Regarding Le FIFA, Isabelle Huiban, who in 2020 was the Director of Communication, Marketing, and Partnerships of Le FIFA, approached me following our online edition during the pandemic; she was looking for festivals to connect to Le FIFA. In 2021 they gave us Carte Blanche au Festival Fotogenia, which involved presenting a Special Mexican Program comprised of some of the best Mexican short films from our past two editions.
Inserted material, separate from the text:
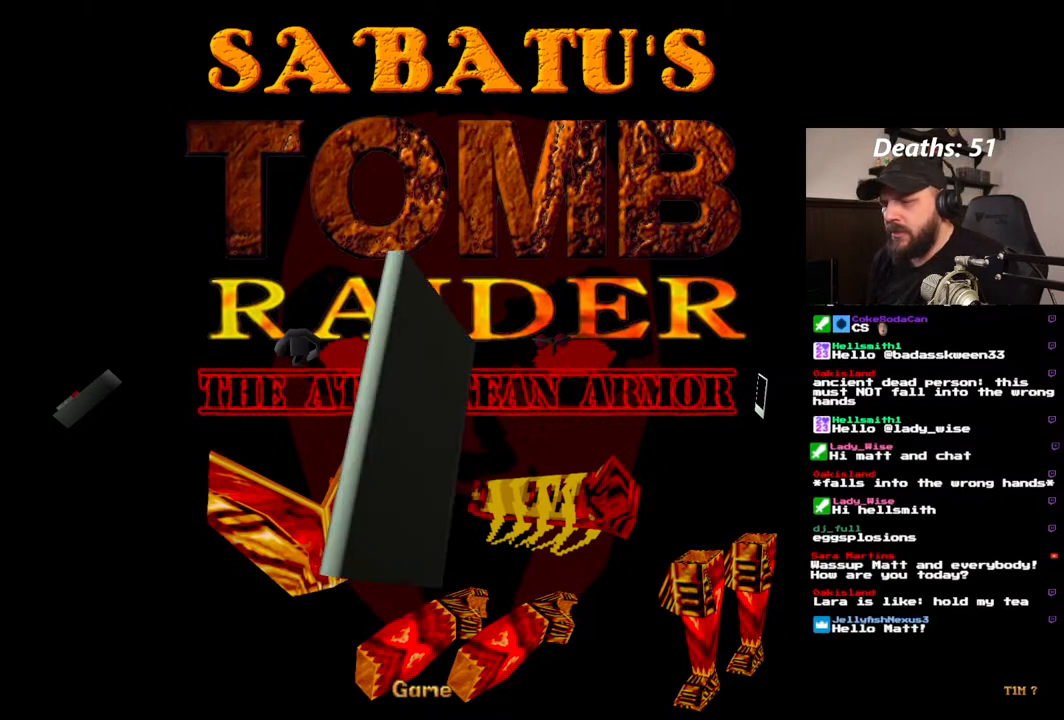
{"buttons": [], "left_stick": "center", "right_stick": "center", "events": []}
At Terminal Coyoacan : credit Fotogenia

Le FIFA is one of the biggest festivals dedicated to film and the arts, having been running for more than 40 years. They continually look to partner with premium festivals and cultural institutions. We felt very honoured by this invitation, especially because at that time Fotogenia was a small festival that had only been running for two years. This outreach by Le FIFA is notable because it gives exposure to smaller projects that resonate with its work. Last year, for the first time, we invited Le FIFA to screen two special programmes, one to open our festival and one at the closing ceremony. It will now be part of our remit to  present special programmes from invited festivals or institutions. It’s important to add that Le FIFA is gathering selected film festivals together in a project called Films on Art Network, where we will work to develop a network of festivals to distribute films among our countries.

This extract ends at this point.